* **WHAT TO WORK ON**
Pull out each line of the material below that contains the word "pressure", and copy every one of those lines in full.

* **EXTRACTED RECORDS**
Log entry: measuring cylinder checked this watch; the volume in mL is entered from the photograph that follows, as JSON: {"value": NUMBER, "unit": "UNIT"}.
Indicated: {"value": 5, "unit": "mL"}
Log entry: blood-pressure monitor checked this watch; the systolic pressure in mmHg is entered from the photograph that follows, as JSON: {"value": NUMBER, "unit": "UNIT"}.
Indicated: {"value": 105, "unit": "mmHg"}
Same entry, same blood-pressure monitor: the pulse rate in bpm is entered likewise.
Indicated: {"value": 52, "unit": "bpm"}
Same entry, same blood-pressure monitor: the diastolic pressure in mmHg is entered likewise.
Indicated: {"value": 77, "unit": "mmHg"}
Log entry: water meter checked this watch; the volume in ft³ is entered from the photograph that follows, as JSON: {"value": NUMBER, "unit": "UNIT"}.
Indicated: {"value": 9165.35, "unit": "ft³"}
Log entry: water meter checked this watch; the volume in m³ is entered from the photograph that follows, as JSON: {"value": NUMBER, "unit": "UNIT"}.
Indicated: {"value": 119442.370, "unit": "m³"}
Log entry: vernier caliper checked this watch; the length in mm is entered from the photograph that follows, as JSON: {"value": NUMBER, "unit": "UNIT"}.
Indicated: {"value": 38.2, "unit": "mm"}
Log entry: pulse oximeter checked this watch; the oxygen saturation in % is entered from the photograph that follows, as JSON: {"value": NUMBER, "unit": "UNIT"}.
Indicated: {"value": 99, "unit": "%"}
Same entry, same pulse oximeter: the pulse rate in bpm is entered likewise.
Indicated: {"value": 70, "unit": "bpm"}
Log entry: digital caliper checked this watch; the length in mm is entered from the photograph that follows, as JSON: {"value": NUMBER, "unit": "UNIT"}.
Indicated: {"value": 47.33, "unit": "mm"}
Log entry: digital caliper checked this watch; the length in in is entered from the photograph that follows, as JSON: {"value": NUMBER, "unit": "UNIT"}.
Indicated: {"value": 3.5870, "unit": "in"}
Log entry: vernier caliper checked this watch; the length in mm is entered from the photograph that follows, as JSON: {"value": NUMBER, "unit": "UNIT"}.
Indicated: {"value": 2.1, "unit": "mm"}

* **TASK RESULT**
Log entry: blood-pressure monitor checked this watch; the systolic pressure in mmHg is entered from the photograph that follows, as JSON: {"value": NUMBER, "unit": "UNIT"}.
Same entry, same blood-pressure monitor: the pulse rate in bpm is entered likewise.
Same entry, same blood-pressure monitor: the diastolic pressure in mmHg is entered likewise.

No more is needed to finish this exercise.